The message of this film is that sometimes the most perfect things in life may be the smallest things. One great lesson Mark’s character shows is how to care about others. I loved seeing him remember all the ways he can help people in his town each day and spread kindness. A couple of things adults should look out for in this film include places with Margaret drinking and mild cursing.

I rate The Map of Tiny Perfect Things 4 out of 5 stars and recommend it for ages 10 to 18 years old. Adults will like it, too. Don’t forget to check out The Map of Tiny Perfect Things on Amazon Prime Video, February 12, 2021.

The Map of Tiny Perfect Things

By Mikella G., KIDS FIRST! Film Critic, age 14

I really like The Map of Tiny Perfect Things, because it has an interesting story line that makes you think differently about life. It teaches viewers a very important life lesson, as well as making you feel something while you’re watching. It’s simple but complex, and overall just a really cute and enjoyable movie. Plus, it’s a good length, not too long or short.

The storyline follows two characters, Mark (Kyle Allen) and Margaret (Kathryn Newton), who are basically trapped in time. The same day repeats over and over again, and they can’t ever die due to the fact that time has stopped. When Mark and Margaret finally meet each other, they go around the town looking for the “Tiny Perfect things,” hoping this will un-trap them from this time dimension. Throughout their time together, they discover new things about each other, and how special the little things in life really are.

I really enjoyed the film’s storylines of the two main characters. They have their own opinions on life. Also, the casting for this is terrific. Kyle Allen and Kathryn Newton are both believable as their characters and own their roles. Kathryn’s execution of Margaret is impeccable. She really makes the character stand out, and doesn’t hold back. We see all the different sides of the character. Margaret makes us look at things from a different perspective. Kyle also has great execution of Mark. You can really feel all of his frustration and anger. It’s almost as if we are there with him. They definitely locked me in while I was watching, and my thoughts never wandered. I also enjoyed the special effects, which are perfect for the film. Throughout the movie there are little things that they incorporate that really add to the dimension of the film. For instance, there are multiple scenes where they show us examples of tiny perfect things. This not only contributes to the lesson of the film, but also makes you realize the value of life, and how most of us are just going through the motions. It reminds us how special life really is.

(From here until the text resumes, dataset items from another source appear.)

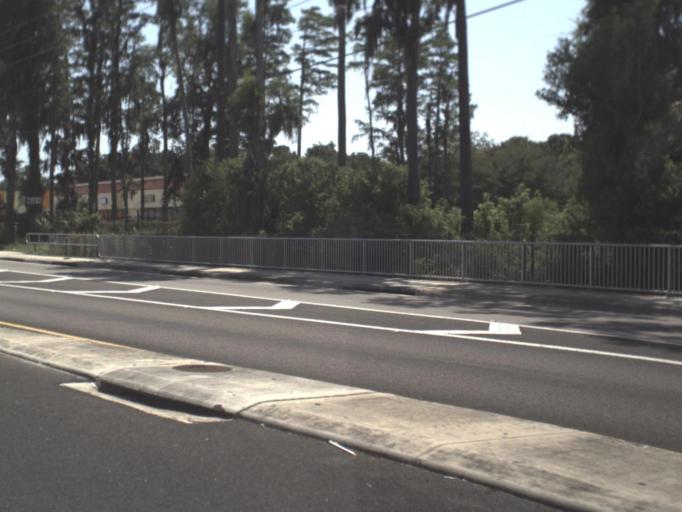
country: US
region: Florida
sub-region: Pinellas County
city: Safety Harbor
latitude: 27.9868
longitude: -82.7298
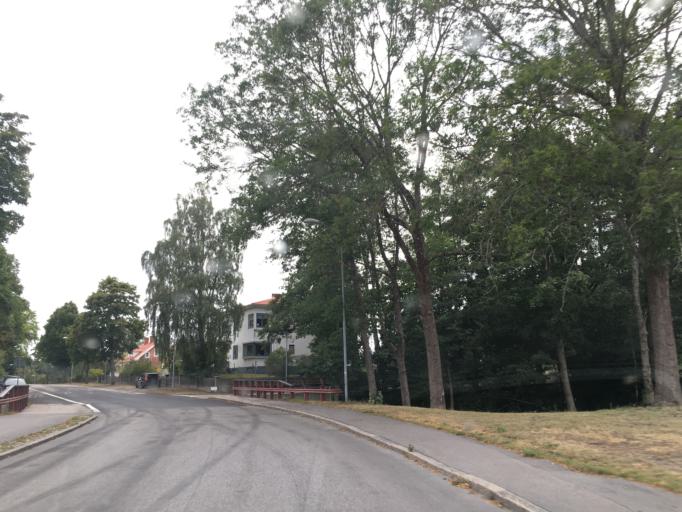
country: SE
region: Kalmar
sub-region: Nybro Kommun
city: Nybro
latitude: 56.7418
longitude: 15.9109
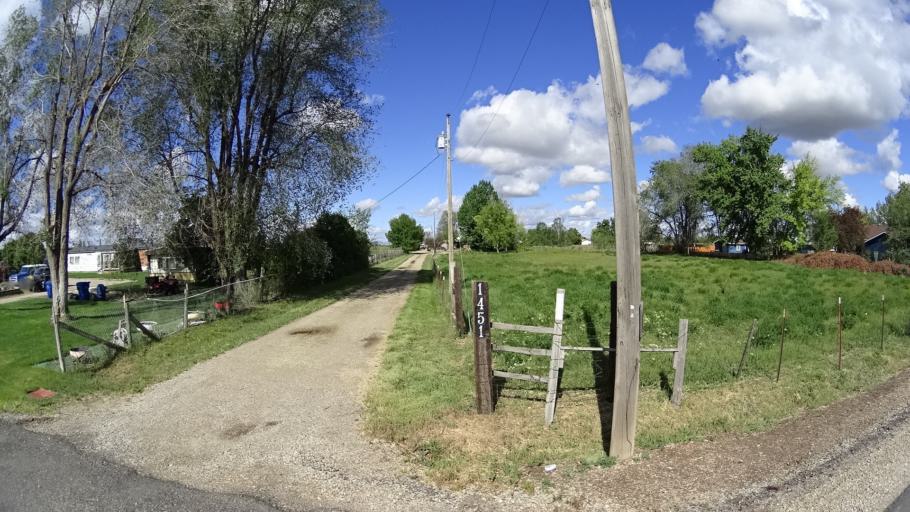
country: US
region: Idaho
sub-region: Ada County
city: Kuna
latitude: 43.5016
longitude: -116.4537
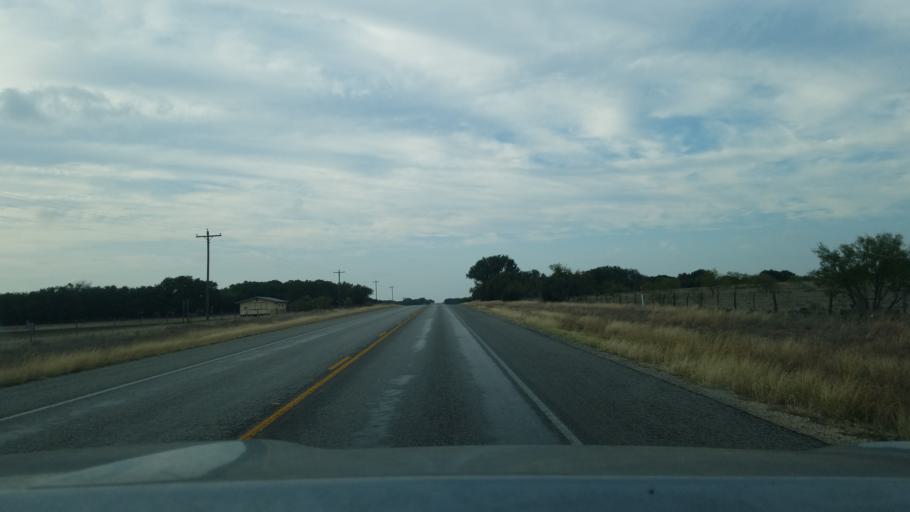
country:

The message of this film is to never take life for granted, and be grateful for the little things in life. You never know when you can encounter a drastic change, so always live life to the fullest while you can. Be aware that this film does have some profanity. However it’s pretty mild.

I give The Map of Tiny Perfect Things 4 out of 5 stars and recommend it for ages 12 to 21, as well as adults. You can watch The Map of Tiny Perfect Things Worldwide starting on February 12, 2021 on Amazon Prime.